SAMPLESHEET="$RUN_DIR/samplesheet.csv"

mkdir -p "$RUN_DIR" "$OUTDIR" "$WORKDIR"

cat > "$SAMPLESHEET" << 'CSV'
patient,sample,status,bam,pbi
Patient_HG008,DS_MT_T,1,https://raw.githubusercontent.com/nf-core/test-datasets/pacsomatic/testdata/HG008_Downsample_MT_tumor.bam,
Patient_HG008,DS_MT_N,0,https://raw.githubusercontent.com/nf-core/test-datasets/pacsomatic/testdata/HG008_Downsample_MT_normal.bam,
CSV

module load nextflow/21.10.5
export NXF_WORK="$WORKDIR"

nextflow run nf-core/pacsomatic \
  -profile singularity,sanger \
  --input "$SAMPLESHEET" \
  --outdir "$OUTDIR" \
  --genome GRCh38 \
  -with-report "$OUTDIR/HiFi_Somatic_Nextflow_Run_Report.html" \
  -with-dag "$OUTDIR/HiFi_Somatic_Flowchart.png" \
  -resume

Submit with:

bash
bsub < submit_pacsomatic_hg008.lsf.sh

LSF examples aligned with your cluster style

The script supports your style of submission, including -P, queue switching, module load nextflow/21.10.5, -resume, and report/DAG outputs.

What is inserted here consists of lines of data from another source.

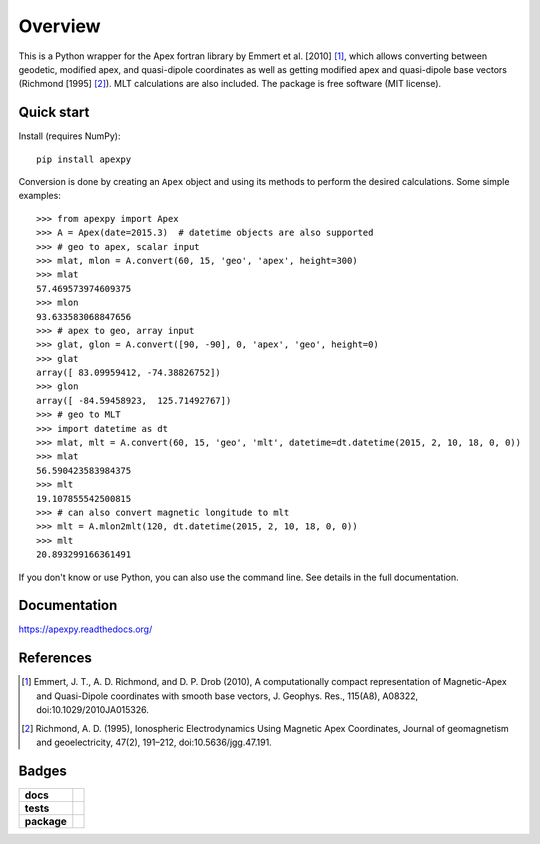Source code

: ========
Overview
========

|docs| |version|

This is a Python wrapper for the Apex fortran library by Emmert et al. [2010] [1]_, which allows converting between geodetic, modified apex, and quasi-dipole coordinates as well as getting modified apex and quasi-dipole base vectors (Richmond [1995] [2]_). MLT calculations are also included. The package is free software (MIT license).

Quick start
===========

Install (requires NumPy)::

    pip install apexpy

Conversion is done by creating an ``Apex`` object and using its methods to perform the desired calculations. Some simple examples::

    >>> from apexpy import Apex
    >>> A = Apex(date=2015.3)  # datetime objects are also supported
    >>> # geo to apex, scalar input
    >>> mlat, mlon = A.convert(60, 15, 'geo', 'apex', height=300)
    >>> mlat
    57.469573974609375
    >>> mlon
    93.633583068847656
    >>> # apex to geo, array input
    >>> glat, glon = A.convert([90, -90], 0, 'apex', 'geo', height=0)
    >>> glat
    array([ 83.09959412, -74.38826752])
    >>> glon
    array([ -84.59458923,  125.71492767])
    >>> # geo to MLT
    >>> import datetime as dt
    >>> mlat, mlt = A.convert(60, 15, 'geo', 'mlt', datetime=dt.datetime(2015, 2, 10, 18, 0, 0))
    >>> mlat
    56.590423583984375
    >>> mlt
    19.107855542500815
    >>> # can also convert magnetic longitude to mlt
    >>> mlt = A.mlon2mlt(120, dt.datetime(2015, 2, 10, 18, 0, 0))
    >>> mlt
    20.893299166361491

If you don't know or use Python, you can also use the command line. See details in the full documentation.

Documentation
=============

https://apexpy.readthedocs.org/

References
==========

.. [1] Emmert, J. T., A. D. Richmond, and D. P. Drob (2010),
       A computationally compact representation of Magnetic-Apex
       and Quasi-Dipole coordinates with smooth base vectors,
       J. Geophys. Res., 115(A8), A08322, doi:10.1029/2010JA015326.

.. [2] Richmond, A. D. (1995), Ionospheric Electrodynamics Using
       Magnetic Apex Coordinates, Journal of geomagnetism and
       geoelectricity, 47(2), 191–212, doi:10.5636/jgg.47.191.

Badges
======

.. list-table::
    :stub-columns: 1

    * - docs
      - |docs|
    * - tests
      - | |travis| |appveyor| |requires|
        | |coveralls| |codecov|
        | |landscape|  |codeclimate|
        | |scrutinizer| |codacy|
    * - package
      - | |version| |supported-versions|
        | |wheel| |supported-implementations|

.. |docs| image:: https://readthedocs.org/projects/apexpy/badge/?style=flat
    :target: https://readthedocs.org/projects/apexpy
    :alt: Documentation Status

.. |travis| image:: https://travis-ci.org/cmeeren/apexpy.svg?branch=master
    :alt: Travis-CI Build Status
    :target: https://travis-ci.org/cmeeren/apexpy

.. |appveyor| image:: https://ci.appveyor.com/api/projects/status/github/cmeeren/apexpy?branch=master&svg=true
    :alt: AppVeyor Build Status
    :target: https://ci.appveyor.com/project/cmeeren/apexpy

.. |requires| image:: https://requires.io/github/cmeeren/apexpy/requirements.svg?branch=master
    :alt: Requirements Status
    :target: https://requires.io/github/cmeeren/apexpy/requirements/?branch=master

.. |coveralls| image:: https://coveralls.io/repos/cmeeren/apexpy/badge.svg?branch=master&service=github
    :alt: Coverage Status
    :target: https://coveralls.io/github/cmeeren/apexpy

.. |codecov| image:: https://codecov.io/github/cmeeren/apexpy/coverage.svg?branch=master
    :alt: Coverage Status
    :target: https://codecov.io/github/cmeeren/apexpy

.. |landscape| image:: https://landscape.io/github/cmeeren/apexpy/master/landscape.svg?style=flat
    :target: https://landscape.io/github/cmeeren/apexpy/master
    :alt: Code Quality Status

.. |codacy| image:: https://img.shields.io/codacy/af7fdf6be28841f283dfdbc1c01fa82a.svg?style=flat
    :target: https://www.codacy.com/app/cmeeren/apexpy
    :alt: Codacy Code Quality Status

.. |codeclimate| image:: https://codeclimate.com/github/cmeeren/apexpy/badges/gpa.svg
   :target: https://codeclimate.com/github/cmeeren/apexpy
   :alt: CodeClimate Quality Status
.. |version| image:: https://img.shields.io/pypi/v/apexpy.svg?style=flat
    :alt: PyPI Package latest release
    :target: https://pypi.python.org/pypi/apexpy

.. |downloads| image:: https://img.shields.io/pypi/dm/apexpy.svg?style=flat
    :alt: PyPI Package monthly downloads
    :target: https://pypi.python.org/pypi/apexpy

.. |wheel| image:: https://img.shields.io/pypi/wheel/apexpy.svg?style=flat
    :alt: PyPI Wheel
    :target: https://pypi.python.org/pypi/apexpy

.. |supported-versions| image:: https://img.shields.io/pypi/pyversions/apexpy.svg?style=flat
    :alt: Supported versions
    :target: https://pypi.python.org/pypi/apexpy

.. |supported-implementations| image:: https://img.shields.io/pypi/implementation/apexpy.svg?style=flat
    :alt: Supported implementations
    :target: https://pypi.python.org/pypi/apexpy

.. |scrutinizer| image:: https://img.shields.io/scrutinizer/g/cmeeren/apexpy/master.svg?style=flat
    :alt: Scrutinizer Status
    :target: https://scrutinizer-ci.com/g/cmeeren/apexpy/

Built-in defaults now match your common combo:

  • project: Somatic_singularity
  • queue: heavy_io
  • module-load: module load nextflow/21.10.5

Default LSF output naming now follows your style:

  • stdout: out%J.out
  • stderr: err%J.err

You can override with --stdout-file and --stderr-file, and optionally set --logdir to place them under a specific directory.

bash
python .github/skills/pacsomatic/scripts/run_pacsomatic.py \
  --tumor-bam /data/P1_tumor.bam \
  --normal-bam /data/P1_normal.bam \
  --patient-id P1 \
  --tumor-sample-id P1_tumor \
  --normal-sample-id P1_normal \
  --genome GRCh38 \
  --outdir /results/p1 \
  --project Somatic_test \
  --queue heavy_io \
  --memory-gb 20 \
  --job-name Somatic_test \
  --module-load "module load nextflow/21.10.5" \
  --with-report HiFi_Somatic_Nextflow_Run_Report.html \
  --with-dag HiFi_Somatic_Flowchart.png

For your Sanger configs usage, set combined profiles such as:

bash
--profile singularity,sanger

Reference: https://nf-co.re/configs/sanger/

Best practices

  • Ensure BAMs are coordinate-valid and index files are available when possible.
  • Use explicit pipeline version with --pipeline-version for reproducibility.
  • Prefer pinning --pipeline-version when using fixed test datasets to avoid schema drift across pipeline revisions.
  • Use --params-file for large parameter sets and keep script options minimal.
  • Prefer containerized profile (singularity or docker) on HPC.
  • Set NXF_OPTS memory ceiling if Nextflow launcher memory spikes.
  • nf-core/pacsomatic may require a newer Nextflow than legacy module versions; if the cluster allows, prefer a modern Nextflow release compatible with the pipeline.